• [TASK OBJECTIVE]: Set down only these lines, exactly: the line containing "شود، آیا این دلیل کافی برای صدور مجوز قطع" and all lines through the end of the data below. Omit pictures.

• [RECORDS SUPPLIED]:
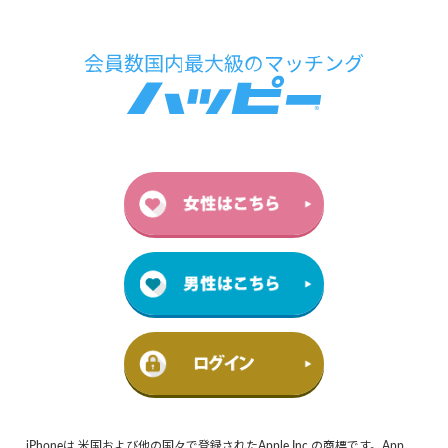
iPhoneは 米国および他の国々で登録されたApple Inc.の商標です。App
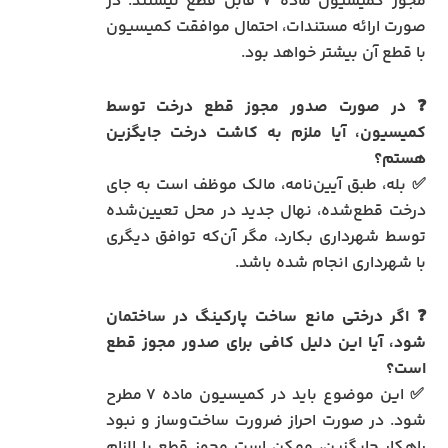
مجوز کمیسیون ماده ۷ قابل قطع نیستند. در
صورت ارائه مستندات، احتمال موافقت کمیسیون
با قطع آن بیشتر خواهد بود.
❓ در صورت صدور مجوز قطع درخت توسط
کمیسیون، آیا ملزم به کاشت درخت جایگزین
هستم؟
✅ بله، طبق آیین‌نامه، مالک موظف است به جای
درخت قطع‌شده، نهال جدید در محل تعیین‌شده
توسط شهرداری بکارد، مگر آن‌که توافق دیگری
با شهرداری انجام شده باشد.
❓ اگر درختی مانع ساخت پارکینگ در ساختمان
شود، آیا این دلیل کافی برای صدور مجوز قطع
است؟
✅ این موضوع باید در کمیسیون ماده ۷ مطرح
شود. در صورت احراز ضرورت ساخت‌وساز و نبود
راهکار جایگزین، ممکن است مجوز قطع با الزام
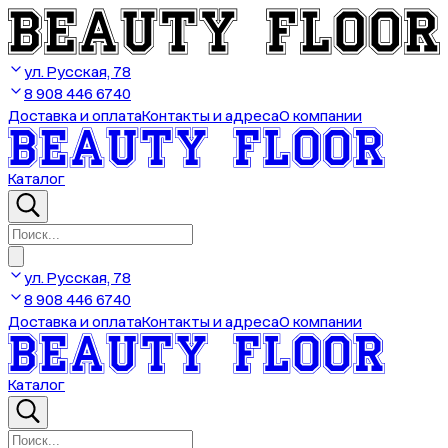
ул. Русская, 78
8 908 446 6740
Доставка и оплата
Контакты и адреса
О компании
Каталог
ул. Русская, 78
8 908 446 6740
Доставка и оплата
Контакты и адреса
О компании
Каталог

• [ANSWER AREA]:
شود، آیا این دلیل کافی برای صدور مجوز قطع
است؟
✅ این موضوع باید در کمیسیون ماده ۷ مطرح
شود. در صورت احراز ضرورت ساخت‌وساز و نبود
راهکار جایگزین، ممکن است مجوز قطع با الزام
ул. Русская, 78
8 908 446 6740
Доставка и оплата
Контакты и адреса
О компании
Каталог
ул. Русская, 78
8 908 446 6740
Доставка и оплата
Контакты и адреса
О компании
Каталог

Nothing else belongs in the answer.